Kebijakan “America First” Dinilai Pengaruhi Hubungan Strategis
Baram menambahkan bahwa arah kebijakan luar negeri Amerika Serikat yang mengedepankan prinsip “America First” membuat hubungan strategis Washington dengan sekutunya, termasuk Israel, semakin dipengaruhi oleh kepentingan nasional masing-masing.
Menurutnya, kemitraan kedua negara tetap kuat, namun tidak dapat semata-mata bergantung pada kesamaan nilai politik maupun sejarah kerja sama.
Perbedaan prioritas keamanan tersebut dinilai menjadi faktor yang memengaruhi pendekatan kedua negara dalam menyikapi konflik dan stabilitas kawasan Timur Tengah.

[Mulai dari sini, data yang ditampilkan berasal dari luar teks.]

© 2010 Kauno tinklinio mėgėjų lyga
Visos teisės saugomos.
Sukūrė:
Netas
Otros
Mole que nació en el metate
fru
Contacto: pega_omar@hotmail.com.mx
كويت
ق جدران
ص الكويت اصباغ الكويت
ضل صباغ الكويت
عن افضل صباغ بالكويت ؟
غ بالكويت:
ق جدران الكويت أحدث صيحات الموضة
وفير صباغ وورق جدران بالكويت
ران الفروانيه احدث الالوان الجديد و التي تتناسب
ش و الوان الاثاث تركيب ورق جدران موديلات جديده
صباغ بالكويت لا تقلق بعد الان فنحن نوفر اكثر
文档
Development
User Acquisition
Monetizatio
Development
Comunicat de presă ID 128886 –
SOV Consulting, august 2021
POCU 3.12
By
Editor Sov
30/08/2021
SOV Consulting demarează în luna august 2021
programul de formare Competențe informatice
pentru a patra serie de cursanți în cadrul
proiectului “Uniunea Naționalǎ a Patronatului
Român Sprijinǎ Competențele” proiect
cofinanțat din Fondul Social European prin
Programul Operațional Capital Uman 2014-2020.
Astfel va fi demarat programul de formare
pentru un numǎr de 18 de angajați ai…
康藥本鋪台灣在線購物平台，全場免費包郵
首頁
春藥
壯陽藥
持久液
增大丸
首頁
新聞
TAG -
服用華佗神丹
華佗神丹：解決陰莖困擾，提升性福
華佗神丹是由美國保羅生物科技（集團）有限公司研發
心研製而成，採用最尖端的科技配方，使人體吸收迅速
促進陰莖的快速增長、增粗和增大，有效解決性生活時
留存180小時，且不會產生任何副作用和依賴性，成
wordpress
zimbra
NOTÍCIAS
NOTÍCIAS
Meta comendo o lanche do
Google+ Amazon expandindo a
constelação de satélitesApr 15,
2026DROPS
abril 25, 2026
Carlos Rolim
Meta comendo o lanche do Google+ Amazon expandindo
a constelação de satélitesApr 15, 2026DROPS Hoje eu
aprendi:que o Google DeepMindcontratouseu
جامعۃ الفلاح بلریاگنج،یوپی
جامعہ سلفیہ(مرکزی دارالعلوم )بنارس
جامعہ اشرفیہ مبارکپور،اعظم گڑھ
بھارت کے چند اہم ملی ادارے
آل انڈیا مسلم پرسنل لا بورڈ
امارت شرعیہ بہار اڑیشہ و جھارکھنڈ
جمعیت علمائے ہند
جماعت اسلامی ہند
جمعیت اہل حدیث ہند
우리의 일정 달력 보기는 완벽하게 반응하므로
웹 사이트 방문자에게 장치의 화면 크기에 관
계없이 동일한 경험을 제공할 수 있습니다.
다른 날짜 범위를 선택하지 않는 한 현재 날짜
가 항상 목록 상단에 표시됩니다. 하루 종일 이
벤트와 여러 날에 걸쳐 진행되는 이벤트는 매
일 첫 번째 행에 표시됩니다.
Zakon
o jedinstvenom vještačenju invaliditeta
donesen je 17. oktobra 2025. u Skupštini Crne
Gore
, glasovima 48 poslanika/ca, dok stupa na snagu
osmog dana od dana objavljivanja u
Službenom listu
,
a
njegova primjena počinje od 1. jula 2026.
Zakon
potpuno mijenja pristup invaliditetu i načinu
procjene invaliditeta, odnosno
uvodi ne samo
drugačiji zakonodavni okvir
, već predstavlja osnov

Dinamika Geopolitik Terus Berkembang
Hingga saat ini, Amerika Serikat dan Israel tetap menjalin hubungan strategis yang erat di bidang pertahanan, intelijen, dan keamanan regional.
Namun, pernyataan Amir Baram mencerminkan adanya perbedaan perspektif mengenai fokus kebijakan keamanan global di tengah meningkatnya persaingan geopolitik antara kekuatan-kekuatan besar dunia.
Perkembangan situasi di Timur Tengah maupun Indo-Pasifik diperkirakan akan terus memengaruhi arah kerja sama kedua negara dalam beberapa tahun mendatang. (*)
Poin Utama Berita
- Pejabat Kementerian Pertahanan Israel Amir Baram mengungkap perbedaan prioritas keamanan antara Israel dan Amerika Serikat.
- Israel menilai Iran sebagai ancaman eksistensial bagi negaranya.
- Amerika Serikat lebih memprioritaskan kawasan Indo-Pasifik, termasuk isu China dan Taiwan.
- Pentagon disebut harus membagi sumber daya untuk menghadapi berbagai potensi konflik global.
- Kebijakan “America First” dinilai memengaruhi arah hubungan strategis Washington dengan sekutu-sekutunya.
- Baram menilai perbedaan tersebut lebih berkaitan dengan prioritas kebijakan daripada perbedaan persepsi terhadap ancaman.
- Hubungan pertahanan AS dan Israel tetap berlangsung, meski terdapat perbedaan pendekatan strategis.